Float left list gets indented in IE6/7?

Hello,

Ive got this rule…

.holiday {
float:left;
margin-right:100px;
padding:0;
list-style-position outside /* ie6/7 /
display:inline; /
ie6 */
}

Two things get mucked up here. I seem to of fixed them but I’ve never seen this and want to better know whats happening. Via my reset there is zero padding and margin and list style none on all lists. There are two .holiday lists side by side. The .holiday lists gets indented in ie6/7. I added list-style-position outside and that fixes it but is that the correct fix? Two, my whole container drops (its floated) because ie6 needed display inline for some reason. But you only need that hack when its floated in the direction of the margin right?

Note: I removed the “:” from the list style because the editor was making them a surprised face icon.

I would think so. That’s a standard setting. It makes the LIs align with the container and the bullets (if any) hang outside (unless there’s padding to pull them in).

Note: I removed the “:” from the list style because the editor was making them a surprised face icon.

You need code tags. :smiley:

Ahh - it’s early.

Bump. Still don’t know why the floated list gets indented. I imagine it has something to do with floated list loose there bullets in IE too? Also, still don’t know why I have to give ie6 display inline when the margin is applied to the opposite side of the floated direction? Maybe because there are two floated lists side by side and the one on the right runs into the margin-right of the first?

Have you got a working demo of that Eric with html as I will probably build something different?

The double margin bug in IE6 applies the the side edge of a container no matter which way it is floated.

If there was only one float in a containing block then both its right margin and left margin would be doubled in error.

HI Eric,

It’s ok I built a test case that exhibits the bug.

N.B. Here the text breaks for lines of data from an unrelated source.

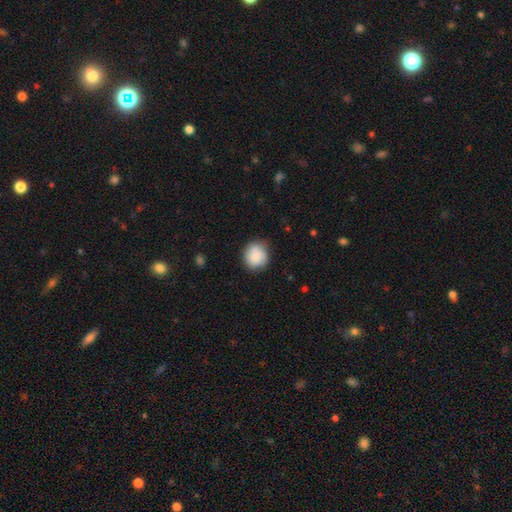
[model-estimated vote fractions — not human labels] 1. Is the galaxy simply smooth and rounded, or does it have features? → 84% smooth, 9% featured or disk, 7% star or artifact.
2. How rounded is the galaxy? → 83% round, 16% in between, 1% cigar-shaped.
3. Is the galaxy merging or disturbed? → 79% none, 16% minor disturbance, 4% major disturbance, 1% merger.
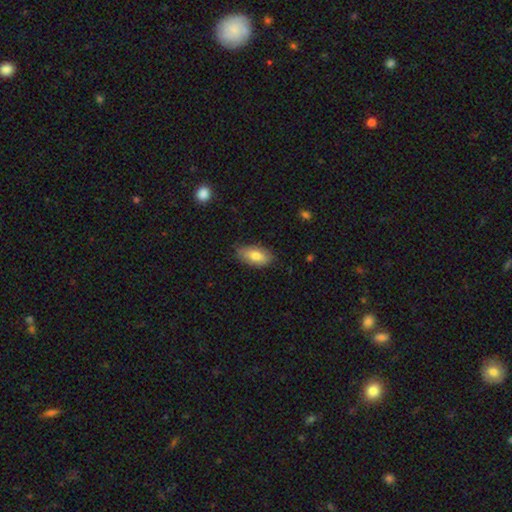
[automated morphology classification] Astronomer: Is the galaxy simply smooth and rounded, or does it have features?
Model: smooth — 77%.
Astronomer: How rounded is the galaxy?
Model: in between — 90%.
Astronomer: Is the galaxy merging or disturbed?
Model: none — 77%.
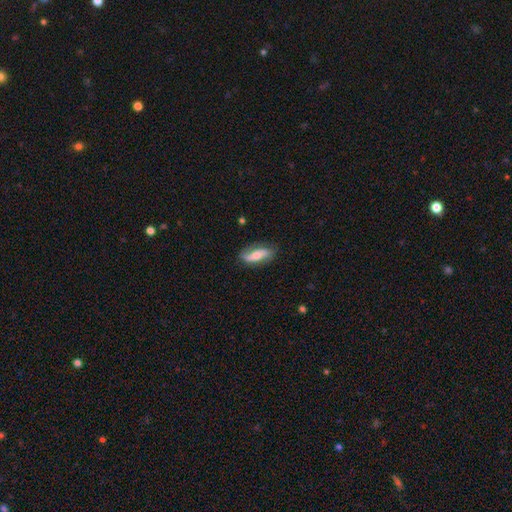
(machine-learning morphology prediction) This appears to be a featured or disk galaxy (53%). Merging: none (75%).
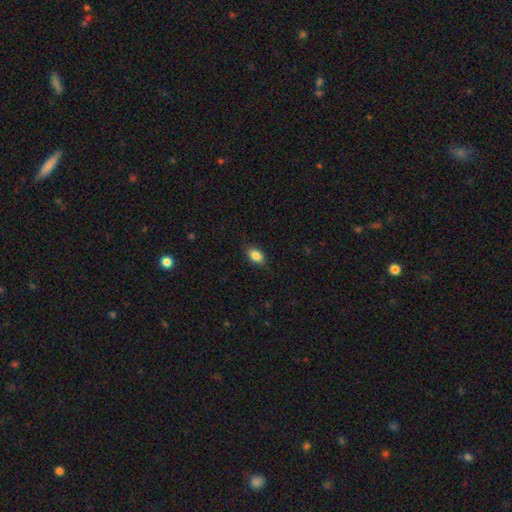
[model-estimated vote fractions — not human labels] Smooth or featured?
  - smooth: 86% *
  - star or artifact: 8%
  - featured or disk: 6%
How rounded?
  - in between: 87% *
  - round: 10%
  - cigar-shaped: 2%
Merging?
  - none: 86% *
  - minor disturbance: 11%
  - major disturbance: 2%
  - merger: 1%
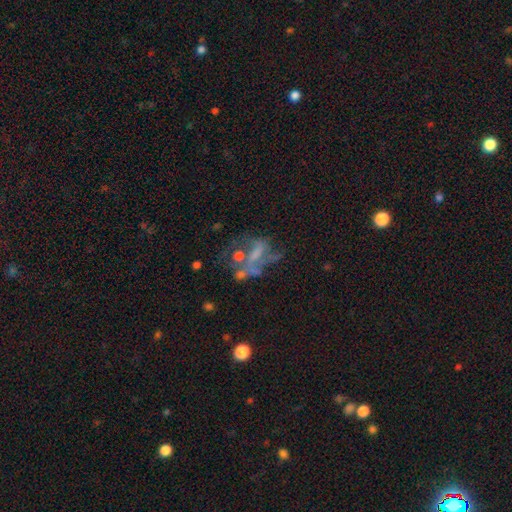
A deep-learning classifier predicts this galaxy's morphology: This appears to be a featured or disk galaxy (63%) with no bar (52%), no spiral arms (55%) and no central bulge (52%). Merging: major disturbance (38%).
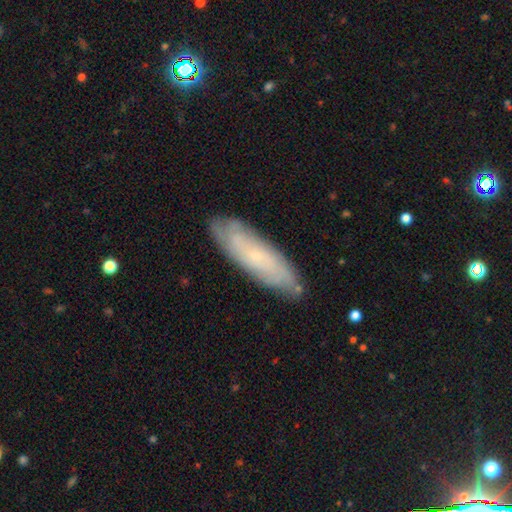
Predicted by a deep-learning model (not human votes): The model was most divided on "smooth or featured": featured or disk: 52%, smooth: 41%, star or artifact: 8%. More confident: merging — none (80%); edge-on disk — no (73%).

<!DOCTYPE html PUBLIC "-//W3C//DTD XHTML 1.0 Strict//EN" "http://www.w3.org/TR/xhtml1/DTD/xhtml1-strict.dtd">
<html xmlns="http://www.w3.org/1999/xhtml">
<head>
<meta http-equiv="Content-Type" content="text/html; charset=utf-8" />
<title>Untitled Document</title>
<style>
* {
    margin:0;
    padding:0
}
ul,li {
    list-style:none;
}
.holiday {
    float:left;
    margin-right:100px;
    padding:0;
    display:inline; /* ie6 */
    border:1px solid #000;
    background:red;
    /*list-style:outside;*/
}
</style>
</head>
<body>
<ul class="holiday">
    <li>test</li>
    <li>test</li>
    <li>test</li>
    <li>test</li>
    <li>test</li>
    <li>test</li>
</ul>
<ul class="holiday">
    <li>test</li>
    <li>test</li>
    <li>test</li>
    <li>test</li>
    <li>test</li>
    <li>test</li>
</ul>
</html>


It seems that when you add display:inline to the floated list then IE set the space for the bullet to list-style:inside although the bullet is not actually showing because you have specified none.

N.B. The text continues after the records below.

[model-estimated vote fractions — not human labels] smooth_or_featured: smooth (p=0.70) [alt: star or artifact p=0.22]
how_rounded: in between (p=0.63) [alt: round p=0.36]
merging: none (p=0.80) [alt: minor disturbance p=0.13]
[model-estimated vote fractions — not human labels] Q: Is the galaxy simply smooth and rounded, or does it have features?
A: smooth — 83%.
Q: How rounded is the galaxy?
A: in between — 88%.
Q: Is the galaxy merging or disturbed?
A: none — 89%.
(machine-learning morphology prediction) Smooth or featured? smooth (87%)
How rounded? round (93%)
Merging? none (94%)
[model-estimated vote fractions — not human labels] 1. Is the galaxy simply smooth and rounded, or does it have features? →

Using list-style:outside corrects this.

When you use list-style:inside it turns the bullet marker into an inline element so I guess this is some kind of reverse logic in that if you have an inline element then the list-style:inside is probably the default for IE6 and 7.

This seems to hold true as this simple test case shows space on the left as soon as you make the ul display:inline.


<!DOCTYPE html PUBLIC "-//W3C//DTD XHTML 1.0 Strict//EN" "http://www.w3.org/TR/xhtml1/DTD/xhtml1-strict.dtd">
<html xmlns="http://www.w3.org/1999/xhtml">
<head>
<meta http-equiv="Content-Type" content="text/html; charset=utf-8" />
<title>Untitled Document</title>
<style>
* {
    margin:0;
    padding:0
}
ul {
    list-style:none;
    display:inline;
}
</style>
</head>
<body>
<ul>
    <li>test</li>
</ul>
</body>
</html>


IE6/7 have loads of bugs with lists and it seems they were very poorly implemented from the start.

IE8 seems ok.

Thank you Paul for the detailed breakdown. More clear now. I don’t know why I didn’t do this from the start, but from the sounds of it I will just give it padding instead and then remove the display inline. That should trim two rules. Always makes me happy when I can trim.